Exercise brief
Express the text of each row below as a JSON list of strings, one string per line, omitting blank lines.

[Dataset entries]
>>>>

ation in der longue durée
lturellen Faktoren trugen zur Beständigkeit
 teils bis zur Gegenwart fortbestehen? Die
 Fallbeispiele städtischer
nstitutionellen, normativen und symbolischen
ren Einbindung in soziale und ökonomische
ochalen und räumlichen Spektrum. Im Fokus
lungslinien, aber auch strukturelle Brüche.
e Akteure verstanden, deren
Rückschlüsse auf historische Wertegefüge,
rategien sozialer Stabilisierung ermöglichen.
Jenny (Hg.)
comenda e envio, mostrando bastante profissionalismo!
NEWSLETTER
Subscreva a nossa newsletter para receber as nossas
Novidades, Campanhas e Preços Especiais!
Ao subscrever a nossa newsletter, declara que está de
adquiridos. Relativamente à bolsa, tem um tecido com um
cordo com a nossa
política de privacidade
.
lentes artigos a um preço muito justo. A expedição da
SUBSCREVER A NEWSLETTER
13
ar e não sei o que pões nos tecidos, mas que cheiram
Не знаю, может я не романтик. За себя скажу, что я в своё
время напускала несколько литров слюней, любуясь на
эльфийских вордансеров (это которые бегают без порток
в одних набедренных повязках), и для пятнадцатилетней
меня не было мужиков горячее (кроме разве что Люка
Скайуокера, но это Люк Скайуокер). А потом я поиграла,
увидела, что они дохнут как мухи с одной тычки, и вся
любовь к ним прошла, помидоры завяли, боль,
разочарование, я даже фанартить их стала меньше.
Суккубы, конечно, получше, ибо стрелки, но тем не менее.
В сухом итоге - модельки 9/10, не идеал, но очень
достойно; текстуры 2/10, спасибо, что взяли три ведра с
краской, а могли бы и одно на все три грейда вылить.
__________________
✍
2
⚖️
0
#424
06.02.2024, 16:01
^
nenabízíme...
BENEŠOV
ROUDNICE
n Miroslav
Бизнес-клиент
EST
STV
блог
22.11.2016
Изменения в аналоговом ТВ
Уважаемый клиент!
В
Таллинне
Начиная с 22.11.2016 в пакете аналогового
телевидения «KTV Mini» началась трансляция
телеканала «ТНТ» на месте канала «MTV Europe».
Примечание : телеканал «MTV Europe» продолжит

<<<<

Response to the exercise
[
  "ation in der longue durée",
  "lturellen Faktoren trugen zur Beständigkeit",
  " teils bis zur Gegenwart fortbestehen? Die",
  " Fallbeispiele städtischer",
  "nstitutionellen, normativen und symbolischen",
  "ren Einbindung in soziale und ökonomische",
  "ochalen und räumlichen Spektrum. Im Fokus",
  "lungslinien, aber auch strukturelle Brüche.",
  "e Akteure verstanden, deren",
  "Rückschlüsse auf historische Wertegefüge,",
  "rategien sozialer Stabilisierung ermöglichen.",
  "Jenny (Hg.)",
  "comenda e envio, mostrando bastante profissionalismo!",
  "NEWSLETTER",
  "Subscreva a nossa newsletter para receber as nossas",
  "Novidades, Campanhas e Preços Especiais!",
  "Ao subscrever a nossa newsletter, declara que está de",
  "adquiridos. Relativamente à bolsa, tem um tecido com um",
  "cordo com a nossa",
  "política de privacidade",
  ".",
  "lentes artigos a um preço muito justo. A expedição da",
  "SUBSCREVER A NEWSLETTER",
  "13",
  "ar e não sei o que pões nos tecidos, mas que cheiram",
  "Не знаю, может я не романтик. За себя скажу, что я в своё",
  "время напускала несколько литров слюней, любуясь на",
  "эльфийских вордансеров (это которые бегают без порток",
  "в одних набедренных повязках), и для пятнадцатилетней",
  "меня не было мужиков горячее (кроме разве что Люка",
  "Скайуокера, но это Люк Скайуокер). А потом я поиграла,",
  "увидела, что они дохнут как мухи с одной тычки, и вся",
  "любовь к ним прошла, помидоры завяли, боль,",
  "разочарование, я даже фанартить их стала меньше.",
  "Суккубы, конечно, получше, ибо стрелки, но тем не менее.",
  "В сухом итоге - модельки 9/10, не идеал, но очень",
  "достойно; текстуры 2/10, спасибо, что взяли три ведра с",
  "краской, а могли бы и одно на все три грейда вылить.",
  "__________________",
  "✍",
  "2",
  "⚖️",
  "0",
  "#424",
  "06.02.2024, 16:01",
  "^",
  "nenabízíme...",
  "BENEŠOV",
  "ROUDNICE",
  "n Miroslav",
  "Бизнес-клиент",
  "EST",
  "STV",
  "блог",
  "22.11.2016",
  "Изменения в аналоговом ТВ",
  "Уважаемый клиент!",
  "В",
  "Таллинне",
  "Начиная с 22.11.2016 в пакете аналогового",
  "телевидения «KTV Mini» началась трансляция",
  "телеканала «ТНТ» на месте канала «MTV Europe».",
  "Примечание : телеканал «MTV Europe» продолжит"
]